Owain Dando

Personal information
- Nationality: British (Welsh)
- Born: 18 November 1990 (age 35) Abergavenny, Wales

Sport
- Sport: Lawn Bowls
- Club: RTB Ebbw Vale

Medal record
Representing Wales
Commonwealth Games
| Bronze medal – third place | 2022 Birmingham | men's triples |
European Bowls Championships
| Bronze medal – third place | 2019 Guernsey | men's pairs |
IIBC Championships
| Gold medal – first place | 2010 Nottingham | U25 mixed pairs |
Welsh National Bowling Championships
| Gold medal – first place | 2026 | men's Singles |
| Silver medal – second place | 2024 | men's Pairs |
| Silver medal – second place | 2014 | men's fours |

= Owain Dando =

Welsh bowls player

Owain Dando (born 18 November 1990) is a Welsh international lawn bowler. He has represented Wales at the Commonwealth Games and won a bronze medal.

==Biography==
Dando a police office by trade won the silver medal in the Men's fours at the 2014 Welsh National Bowls Championships. Dando who bowls for the RTB Ebbw Vale BC was selected for the Welsh Elite squad in 2019. Dando won bronze medal in the men's pairs at the 2019 European Championships in Guernsey alongside Daniel Davies.

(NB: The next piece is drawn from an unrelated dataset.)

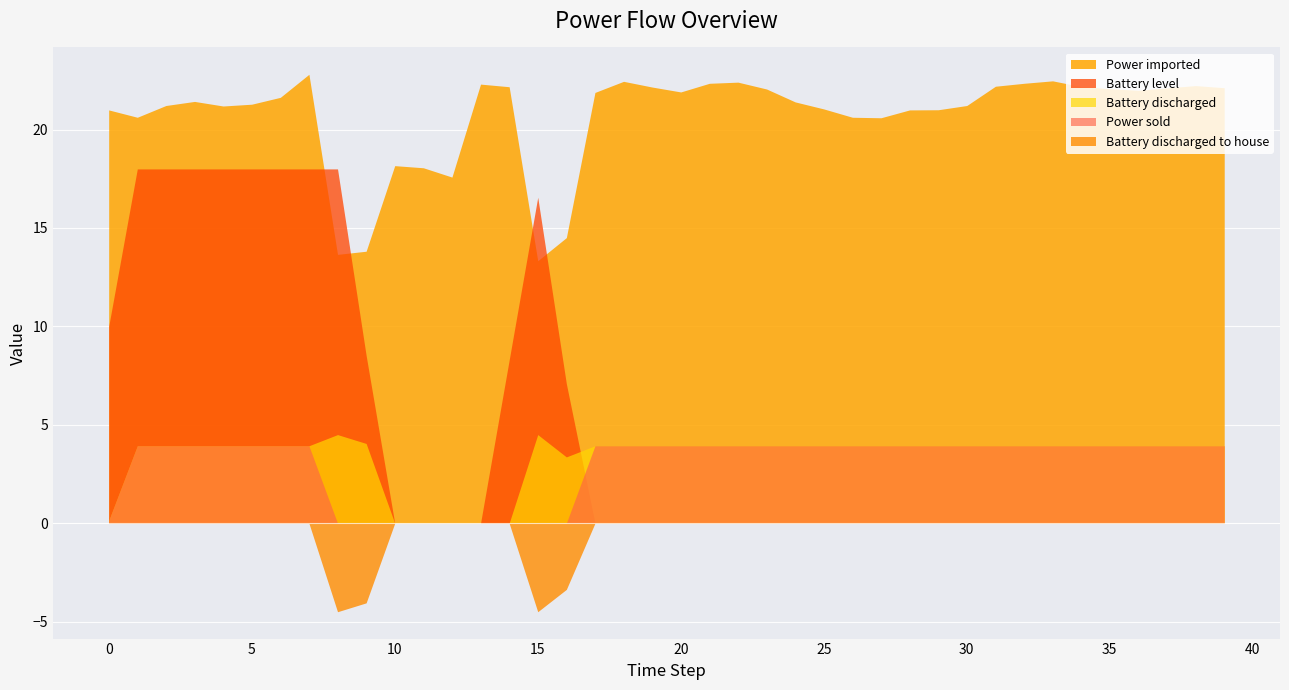

Which label corresponds to the largest value in the chart?

7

In 2022, he was selected for the 2022 Commonwealth Games in Birmingham where he competed in two events; the men's triples, where he won a bronze medal and the men's fours.

In 2023, he was selected as part of the team to represent Wales at the 2023 World Outdoor Bowls Championship. He participated in the men's triples and the men's fours events.

2024 Dando along with team mate Stephen Harris lost in the final of the Welsh National Outdoor Pairs Championship by 1 shot to Tenby pair coming away with a Silver Medal

Owain became the Welsh National Bowls Championships Outdoor Singles Champion in 2026, Dando will now represent Wales in the 2027 British Isles Singles and World Champion of Champions.